What you have to do -> Transcribe the records word for word, beginning with their first line and continuing through the line containing "Customer Support Center".

Data to examine ->
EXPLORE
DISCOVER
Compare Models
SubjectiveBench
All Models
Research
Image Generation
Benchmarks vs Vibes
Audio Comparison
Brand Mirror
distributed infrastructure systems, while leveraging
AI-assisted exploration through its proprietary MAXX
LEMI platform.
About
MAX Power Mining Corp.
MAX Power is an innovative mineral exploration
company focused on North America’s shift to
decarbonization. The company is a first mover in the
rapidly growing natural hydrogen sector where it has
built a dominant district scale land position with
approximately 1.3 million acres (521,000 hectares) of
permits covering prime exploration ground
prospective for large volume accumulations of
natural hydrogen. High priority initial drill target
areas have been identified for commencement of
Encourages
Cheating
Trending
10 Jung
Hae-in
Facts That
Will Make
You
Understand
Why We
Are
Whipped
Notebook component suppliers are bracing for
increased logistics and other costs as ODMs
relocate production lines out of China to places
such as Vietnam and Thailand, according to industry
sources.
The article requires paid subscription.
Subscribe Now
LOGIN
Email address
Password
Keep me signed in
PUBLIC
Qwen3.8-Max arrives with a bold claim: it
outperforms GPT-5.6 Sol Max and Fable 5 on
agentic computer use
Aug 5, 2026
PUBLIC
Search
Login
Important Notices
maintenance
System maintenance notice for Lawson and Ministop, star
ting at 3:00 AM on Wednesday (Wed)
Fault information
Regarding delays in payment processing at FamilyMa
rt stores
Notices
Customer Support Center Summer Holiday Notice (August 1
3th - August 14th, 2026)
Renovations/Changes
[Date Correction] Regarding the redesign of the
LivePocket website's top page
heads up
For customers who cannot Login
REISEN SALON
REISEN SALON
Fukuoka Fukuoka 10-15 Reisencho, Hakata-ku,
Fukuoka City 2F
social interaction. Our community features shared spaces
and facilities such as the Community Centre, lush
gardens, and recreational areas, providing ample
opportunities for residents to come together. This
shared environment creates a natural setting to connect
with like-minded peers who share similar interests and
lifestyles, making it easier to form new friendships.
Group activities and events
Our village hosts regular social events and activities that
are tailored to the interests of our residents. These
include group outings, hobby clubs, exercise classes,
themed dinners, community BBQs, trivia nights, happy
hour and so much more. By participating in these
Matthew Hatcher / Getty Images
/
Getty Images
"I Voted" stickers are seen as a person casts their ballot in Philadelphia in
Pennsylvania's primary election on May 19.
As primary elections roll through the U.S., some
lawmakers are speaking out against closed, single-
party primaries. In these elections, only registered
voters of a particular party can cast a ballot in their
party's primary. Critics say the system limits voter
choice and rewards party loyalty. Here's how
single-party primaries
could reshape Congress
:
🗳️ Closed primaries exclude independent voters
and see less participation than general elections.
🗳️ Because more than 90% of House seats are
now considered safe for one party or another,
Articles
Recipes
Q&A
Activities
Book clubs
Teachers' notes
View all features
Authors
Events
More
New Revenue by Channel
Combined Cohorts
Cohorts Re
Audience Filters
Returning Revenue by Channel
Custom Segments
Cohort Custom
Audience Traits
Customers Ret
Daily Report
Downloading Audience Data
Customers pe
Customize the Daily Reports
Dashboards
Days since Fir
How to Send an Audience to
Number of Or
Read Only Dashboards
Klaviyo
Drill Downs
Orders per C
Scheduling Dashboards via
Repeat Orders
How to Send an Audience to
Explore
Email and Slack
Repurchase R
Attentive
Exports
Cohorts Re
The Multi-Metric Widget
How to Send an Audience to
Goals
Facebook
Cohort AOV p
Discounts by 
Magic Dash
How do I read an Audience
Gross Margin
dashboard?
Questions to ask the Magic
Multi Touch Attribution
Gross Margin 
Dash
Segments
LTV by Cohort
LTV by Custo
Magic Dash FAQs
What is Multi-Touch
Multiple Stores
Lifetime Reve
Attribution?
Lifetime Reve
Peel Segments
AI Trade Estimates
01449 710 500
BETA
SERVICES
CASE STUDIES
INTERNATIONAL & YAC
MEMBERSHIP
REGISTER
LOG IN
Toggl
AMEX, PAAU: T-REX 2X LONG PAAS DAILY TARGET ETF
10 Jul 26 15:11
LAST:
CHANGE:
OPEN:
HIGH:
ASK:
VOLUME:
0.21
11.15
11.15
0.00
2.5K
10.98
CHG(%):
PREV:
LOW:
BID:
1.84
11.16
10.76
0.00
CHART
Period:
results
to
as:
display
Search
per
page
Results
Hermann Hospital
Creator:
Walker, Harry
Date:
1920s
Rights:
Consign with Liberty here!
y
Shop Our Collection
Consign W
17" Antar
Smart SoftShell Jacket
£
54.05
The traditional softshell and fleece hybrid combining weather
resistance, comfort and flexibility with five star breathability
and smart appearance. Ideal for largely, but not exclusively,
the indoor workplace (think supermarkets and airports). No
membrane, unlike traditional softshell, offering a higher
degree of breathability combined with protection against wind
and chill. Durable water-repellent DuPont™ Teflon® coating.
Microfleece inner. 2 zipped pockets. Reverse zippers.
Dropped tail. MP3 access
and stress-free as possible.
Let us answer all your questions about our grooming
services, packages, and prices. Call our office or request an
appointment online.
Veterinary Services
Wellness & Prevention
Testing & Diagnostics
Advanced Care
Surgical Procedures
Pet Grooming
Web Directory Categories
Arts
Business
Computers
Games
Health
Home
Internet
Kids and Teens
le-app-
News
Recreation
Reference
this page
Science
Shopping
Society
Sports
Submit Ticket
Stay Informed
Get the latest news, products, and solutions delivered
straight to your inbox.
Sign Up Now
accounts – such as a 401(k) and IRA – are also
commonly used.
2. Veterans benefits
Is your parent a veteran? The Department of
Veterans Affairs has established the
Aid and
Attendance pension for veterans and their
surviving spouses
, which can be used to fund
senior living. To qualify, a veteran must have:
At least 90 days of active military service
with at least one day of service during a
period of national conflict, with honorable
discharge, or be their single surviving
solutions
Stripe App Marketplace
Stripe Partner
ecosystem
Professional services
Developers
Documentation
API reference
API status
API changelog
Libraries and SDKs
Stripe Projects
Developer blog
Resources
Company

Written solution ->
EXPLORE
DISCOVER
Compare Models
SubjectiveBench
All Models
Research
Image Generation
Benchmarks vs Vibes
Audio Comparison
Brand Mirror
distributed infrastructure systems, while leveraging
AI-assisted exploration through its proprietary MAXX
LEMI platform.
About
MAX Power Mining Corp.
MAX Power is an innovative mineral exploration
company focused on North America’s shift to
decarbonization. The company is a first mover in the
rapidly growing natural hydrogen sector where it has
built a dominant district scale land position with
approximately 1.3 million acres (521,000 hectares) of
permits covering prime exploration ground
prospective for large volume accumulations of
natural hydrogen. High priority initial drill target
areas have been identified for commencement of
Encourages
Cheating
Trending
10 Jung
Hae-in
Facts That
Will Make
You
Understand
Why We
Are
Whipped
Notebook component suppliers are bracing for
increased logistics and other costs as ODMs
relocate production lines out of China to places
such as Vietnam and Thailand, according to industry
sources.
The article requires paid subscription.
Subscribe Now
LOGIN
Email address
Password
Keep me signed in
PUBLIC
Qwen3.8-Max arrives with a bold claim: it
outperforms GPT-5.6 Sol Max and Fable 5 on
agentic computer use
Aug 5, 2026
PUBLIC
Search
Login
Important Notices
maintenance
System maintenance notice for Lawson and Ministop, star
ting at 3:00 AM on Wednesday (Wed)
Fault information
Regarding delays in payment processing at FamilyMa
rt stores
Notices
Customer Support Center Summer Holiday Notice (August 1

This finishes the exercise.